Thousands of industrial energy users and airlines buy the allowances to cover their greenhouse gas emissions. Since the start of the month, prices of those allowances has tumbled about a third, reducing the economic pressure on companies to rein in fossil-fuel use.

That drop is probably temporary and relieves pressure on companies troubled by the economic slowdown, according to Jos Delbeke and Peter Vis, who are both former senior officials in the European Commission. They played a key role in launching the EU cap-and-trade system 15 years ago.

Lower carbon prices gently reduce economic pressures on polluters to rein in their emissions. It also would weaken the Green Deal that EC President Ursula von der Leyen is proposing to overhaul the economy in step with the Paris Agreement on climate change.
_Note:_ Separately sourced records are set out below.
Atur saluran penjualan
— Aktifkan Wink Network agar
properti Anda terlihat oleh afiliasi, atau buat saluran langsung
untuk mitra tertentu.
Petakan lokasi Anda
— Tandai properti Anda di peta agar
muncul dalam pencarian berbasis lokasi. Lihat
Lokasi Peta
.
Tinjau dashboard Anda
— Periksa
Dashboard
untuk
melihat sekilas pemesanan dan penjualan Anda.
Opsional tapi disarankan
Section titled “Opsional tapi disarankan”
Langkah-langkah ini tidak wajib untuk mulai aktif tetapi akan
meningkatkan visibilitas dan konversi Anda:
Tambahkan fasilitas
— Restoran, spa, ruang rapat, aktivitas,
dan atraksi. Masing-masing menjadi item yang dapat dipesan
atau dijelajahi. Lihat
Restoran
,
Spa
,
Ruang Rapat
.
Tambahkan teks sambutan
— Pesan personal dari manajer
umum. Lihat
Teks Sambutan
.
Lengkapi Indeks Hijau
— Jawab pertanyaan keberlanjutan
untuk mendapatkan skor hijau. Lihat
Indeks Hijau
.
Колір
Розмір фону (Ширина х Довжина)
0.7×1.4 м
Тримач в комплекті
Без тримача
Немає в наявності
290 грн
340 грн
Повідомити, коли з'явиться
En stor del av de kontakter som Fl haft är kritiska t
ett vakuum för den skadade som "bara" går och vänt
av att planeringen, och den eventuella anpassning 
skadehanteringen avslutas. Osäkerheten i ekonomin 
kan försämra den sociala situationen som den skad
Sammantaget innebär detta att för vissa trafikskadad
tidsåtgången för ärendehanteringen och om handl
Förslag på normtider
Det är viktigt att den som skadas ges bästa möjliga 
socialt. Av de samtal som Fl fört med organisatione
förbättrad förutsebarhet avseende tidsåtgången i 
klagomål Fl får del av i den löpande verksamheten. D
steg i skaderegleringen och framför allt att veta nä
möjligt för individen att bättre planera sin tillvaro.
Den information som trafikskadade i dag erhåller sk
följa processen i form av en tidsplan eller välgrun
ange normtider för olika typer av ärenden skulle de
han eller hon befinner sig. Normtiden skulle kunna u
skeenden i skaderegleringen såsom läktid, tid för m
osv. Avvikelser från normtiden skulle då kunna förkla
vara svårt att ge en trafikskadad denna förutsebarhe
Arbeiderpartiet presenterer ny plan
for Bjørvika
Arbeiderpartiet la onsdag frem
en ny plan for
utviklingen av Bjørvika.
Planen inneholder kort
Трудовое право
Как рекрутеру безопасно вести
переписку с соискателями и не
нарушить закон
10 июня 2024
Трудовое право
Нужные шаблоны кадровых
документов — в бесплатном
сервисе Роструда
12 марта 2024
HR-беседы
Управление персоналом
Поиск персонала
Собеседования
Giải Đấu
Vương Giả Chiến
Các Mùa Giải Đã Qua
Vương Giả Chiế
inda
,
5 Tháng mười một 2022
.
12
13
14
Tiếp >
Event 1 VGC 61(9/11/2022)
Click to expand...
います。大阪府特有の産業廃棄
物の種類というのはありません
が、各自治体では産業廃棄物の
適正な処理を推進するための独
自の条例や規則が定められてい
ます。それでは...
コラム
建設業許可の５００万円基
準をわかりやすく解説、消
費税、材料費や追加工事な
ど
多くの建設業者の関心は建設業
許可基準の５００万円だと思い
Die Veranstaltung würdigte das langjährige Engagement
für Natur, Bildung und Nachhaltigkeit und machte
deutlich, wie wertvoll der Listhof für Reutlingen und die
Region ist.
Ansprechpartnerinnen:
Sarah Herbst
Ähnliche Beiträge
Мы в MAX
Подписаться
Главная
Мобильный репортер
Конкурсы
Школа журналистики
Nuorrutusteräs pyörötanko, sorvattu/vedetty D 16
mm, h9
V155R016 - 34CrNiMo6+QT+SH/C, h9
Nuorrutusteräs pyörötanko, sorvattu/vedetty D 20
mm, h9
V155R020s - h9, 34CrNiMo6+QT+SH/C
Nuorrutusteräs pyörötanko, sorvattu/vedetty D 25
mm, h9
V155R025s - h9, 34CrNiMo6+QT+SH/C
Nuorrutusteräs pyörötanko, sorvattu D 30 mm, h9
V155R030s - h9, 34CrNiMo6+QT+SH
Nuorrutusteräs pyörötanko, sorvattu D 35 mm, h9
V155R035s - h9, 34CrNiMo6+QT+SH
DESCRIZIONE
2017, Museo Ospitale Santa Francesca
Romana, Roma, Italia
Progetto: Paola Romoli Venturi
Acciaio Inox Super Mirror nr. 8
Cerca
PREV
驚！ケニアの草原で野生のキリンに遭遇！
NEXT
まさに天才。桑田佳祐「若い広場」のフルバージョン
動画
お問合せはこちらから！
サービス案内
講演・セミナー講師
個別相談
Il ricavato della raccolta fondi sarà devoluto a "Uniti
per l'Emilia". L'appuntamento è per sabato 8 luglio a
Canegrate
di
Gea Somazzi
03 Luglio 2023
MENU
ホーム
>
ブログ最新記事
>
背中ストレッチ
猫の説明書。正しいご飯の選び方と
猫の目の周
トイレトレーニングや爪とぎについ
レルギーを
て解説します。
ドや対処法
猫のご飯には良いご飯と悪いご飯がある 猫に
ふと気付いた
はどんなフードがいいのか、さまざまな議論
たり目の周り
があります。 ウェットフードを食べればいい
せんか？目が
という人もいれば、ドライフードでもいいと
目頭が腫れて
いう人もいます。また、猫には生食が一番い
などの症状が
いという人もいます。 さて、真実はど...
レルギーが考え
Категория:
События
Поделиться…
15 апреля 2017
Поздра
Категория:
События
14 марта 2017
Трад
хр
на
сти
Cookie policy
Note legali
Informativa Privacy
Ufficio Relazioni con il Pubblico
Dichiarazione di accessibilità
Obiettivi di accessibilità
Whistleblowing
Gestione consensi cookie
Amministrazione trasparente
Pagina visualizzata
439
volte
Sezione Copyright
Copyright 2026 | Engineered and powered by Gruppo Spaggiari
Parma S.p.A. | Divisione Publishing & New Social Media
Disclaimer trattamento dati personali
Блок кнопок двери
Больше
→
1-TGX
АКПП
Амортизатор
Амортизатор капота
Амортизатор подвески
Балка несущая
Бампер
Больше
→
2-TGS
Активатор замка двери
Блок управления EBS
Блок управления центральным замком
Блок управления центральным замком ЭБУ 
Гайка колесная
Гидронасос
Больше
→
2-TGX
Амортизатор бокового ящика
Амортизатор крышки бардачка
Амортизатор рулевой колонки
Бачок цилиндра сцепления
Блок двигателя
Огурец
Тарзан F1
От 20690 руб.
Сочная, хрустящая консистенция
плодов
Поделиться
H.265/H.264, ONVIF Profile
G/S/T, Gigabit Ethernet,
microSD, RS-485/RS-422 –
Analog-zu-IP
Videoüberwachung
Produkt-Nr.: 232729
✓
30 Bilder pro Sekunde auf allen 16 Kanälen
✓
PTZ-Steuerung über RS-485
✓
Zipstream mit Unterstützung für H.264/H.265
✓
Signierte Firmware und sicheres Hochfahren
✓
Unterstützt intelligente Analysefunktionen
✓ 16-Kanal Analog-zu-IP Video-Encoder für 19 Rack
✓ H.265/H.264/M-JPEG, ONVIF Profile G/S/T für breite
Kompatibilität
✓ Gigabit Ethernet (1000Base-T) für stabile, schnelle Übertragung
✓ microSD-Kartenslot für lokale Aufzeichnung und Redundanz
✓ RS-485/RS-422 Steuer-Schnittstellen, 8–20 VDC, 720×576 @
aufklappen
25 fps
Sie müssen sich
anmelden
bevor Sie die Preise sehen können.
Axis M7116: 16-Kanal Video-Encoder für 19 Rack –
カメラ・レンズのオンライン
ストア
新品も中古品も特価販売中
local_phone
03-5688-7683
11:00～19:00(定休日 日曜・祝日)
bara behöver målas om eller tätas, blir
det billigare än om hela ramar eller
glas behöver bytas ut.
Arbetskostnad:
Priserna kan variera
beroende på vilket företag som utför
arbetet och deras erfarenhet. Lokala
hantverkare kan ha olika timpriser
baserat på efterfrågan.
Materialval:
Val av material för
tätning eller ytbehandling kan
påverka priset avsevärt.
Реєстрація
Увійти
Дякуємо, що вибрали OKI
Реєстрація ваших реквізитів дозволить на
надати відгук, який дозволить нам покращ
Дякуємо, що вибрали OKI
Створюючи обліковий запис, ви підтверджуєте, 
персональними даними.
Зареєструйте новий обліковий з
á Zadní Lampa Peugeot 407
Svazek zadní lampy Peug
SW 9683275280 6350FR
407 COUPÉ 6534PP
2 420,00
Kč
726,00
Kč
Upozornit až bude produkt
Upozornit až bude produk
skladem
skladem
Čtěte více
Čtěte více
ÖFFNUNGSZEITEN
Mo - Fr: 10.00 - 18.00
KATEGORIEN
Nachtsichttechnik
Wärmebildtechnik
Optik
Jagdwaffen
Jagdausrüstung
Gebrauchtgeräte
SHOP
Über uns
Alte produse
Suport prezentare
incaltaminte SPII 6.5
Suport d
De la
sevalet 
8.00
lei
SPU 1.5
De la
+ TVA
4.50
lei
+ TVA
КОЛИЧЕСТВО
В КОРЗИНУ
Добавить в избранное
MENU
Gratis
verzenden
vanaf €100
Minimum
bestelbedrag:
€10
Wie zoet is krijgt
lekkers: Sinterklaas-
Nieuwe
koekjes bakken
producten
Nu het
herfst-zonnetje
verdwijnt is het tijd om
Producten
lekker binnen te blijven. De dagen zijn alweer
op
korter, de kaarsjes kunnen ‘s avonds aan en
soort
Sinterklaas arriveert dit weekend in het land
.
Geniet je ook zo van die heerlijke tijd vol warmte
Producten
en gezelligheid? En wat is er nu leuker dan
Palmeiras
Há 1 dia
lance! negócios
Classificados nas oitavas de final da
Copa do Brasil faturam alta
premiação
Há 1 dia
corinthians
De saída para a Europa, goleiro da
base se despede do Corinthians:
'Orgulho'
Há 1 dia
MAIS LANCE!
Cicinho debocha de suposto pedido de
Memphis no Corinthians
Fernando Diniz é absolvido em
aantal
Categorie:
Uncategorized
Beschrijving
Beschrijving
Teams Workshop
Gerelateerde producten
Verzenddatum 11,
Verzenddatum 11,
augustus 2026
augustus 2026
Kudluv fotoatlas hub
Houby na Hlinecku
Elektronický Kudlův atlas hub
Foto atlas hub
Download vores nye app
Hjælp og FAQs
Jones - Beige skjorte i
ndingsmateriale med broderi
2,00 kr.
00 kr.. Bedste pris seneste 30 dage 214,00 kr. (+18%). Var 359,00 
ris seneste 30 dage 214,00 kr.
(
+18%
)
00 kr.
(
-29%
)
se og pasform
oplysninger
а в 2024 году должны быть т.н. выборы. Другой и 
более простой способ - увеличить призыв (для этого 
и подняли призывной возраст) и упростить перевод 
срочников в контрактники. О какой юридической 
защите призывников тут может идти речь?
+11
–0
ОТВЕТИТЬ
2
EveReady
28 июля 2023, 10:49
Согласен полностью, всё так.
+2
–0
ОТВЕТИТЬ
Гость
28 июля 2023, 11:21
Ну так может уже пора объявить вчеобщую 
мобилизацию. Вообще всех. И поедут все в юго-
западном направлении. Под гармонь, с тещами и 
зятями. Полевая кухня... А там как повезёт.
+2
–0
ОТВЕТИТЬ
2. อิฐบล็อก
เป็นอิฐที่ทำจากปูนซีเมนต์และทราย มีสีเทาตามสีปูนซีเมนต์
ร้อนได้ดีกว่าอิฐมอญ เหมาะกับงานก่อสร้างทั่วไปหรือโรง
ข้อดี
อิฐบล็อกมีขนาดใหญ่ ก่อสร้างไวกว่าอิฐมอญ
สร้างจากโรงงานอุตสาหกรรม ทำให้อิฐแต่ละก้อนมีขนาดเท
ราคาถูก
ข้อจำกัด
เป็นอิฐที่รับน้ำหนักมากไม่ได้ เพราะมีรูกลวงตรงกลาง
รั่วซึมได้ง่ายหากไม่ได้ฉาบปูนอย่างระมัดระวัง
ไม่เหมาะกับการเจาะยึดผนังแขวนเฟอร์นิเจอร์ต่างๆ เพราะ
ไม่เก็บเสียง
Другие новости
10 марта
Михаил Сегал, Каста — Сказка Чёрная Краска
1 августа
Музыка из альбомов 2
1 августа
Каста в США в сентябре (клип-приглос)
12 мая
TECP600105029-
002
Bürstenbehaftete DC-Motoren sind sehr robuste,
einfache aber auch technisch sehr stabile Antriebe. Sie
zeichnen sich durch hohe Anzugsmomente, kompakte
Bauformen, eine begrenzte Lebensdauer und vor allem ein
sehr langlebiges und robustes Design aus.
Benchmark European emissions permits were trading near 17 euros a ton on Thursday. Delbeke said that he didn’t expect them to fall to as low as 10 euros, which is a concern of some investors.

The EU Emissions Trading System imposes declining pollution caps on thousands of manufacturers and utilities, enabling those who emit less to sell their allowances to those who discharge more carbon dioxide.

“Fluctuations are normal for a market-based system, and we may see fluctuations between 10 euros and 25 euros in the weeks to come, where we will see more upheaval on the economic front,” said Delbeke, now a professor at the European University Institute in Florence. He was speaking in a videoconference on the ETS hosted by Rud Pedersen Public Affairs.

Fathers of Carbon Market Say It’s Fine to Let Prices Slide

The ETS is the region’s flagship climate policy tool, aiming to reduce emissions in the most cost-effective way. Allowances trade based on complex patterns of supply and demand, fixed by distribution of permits that the EU allows member governments to sell and give for free to companies.

Before a series of reforms that curbed an oversupply of permits, prices in the system languished at an average of about 9 euros for almost a decade. The last overhaul, which became a law in 2018, introduced automatic supply controls via a mechanism called the Market Stability Reserve, which now soaks up excess allowances.

“I have strong confidence that the Market Stability Reserve as it’s designed, is going to do the trick,” Delbeke said. Any revision of the MSR and its parameters would require a legislative process involving national governments and the European Parliament that could last two years.

Before the coronavirus pandemic, emission prices were also supported by expectations that the EU’s far-reaching Green Deal will further tighten the carbon market.

The strategy aims to make Europe the world’s first climate-neutral continent by 2050 and envisages stricter emission-reduction targets for 2030. The current goal is to cut greenhouse gases by 40% from 1990 levels and the commission is currently revising it.

“We’re heading toward a new amendment on the ETS and if it reflects a higher level of ambition, toward 55%, conceivably some degree of increased stringency will have to be incorporated within the ETS,” said Vis, currently senior adviser at Rud Pedersen Public Affairs in Brussels. “And that knowledge alone ought to prevent the price from falling too far.”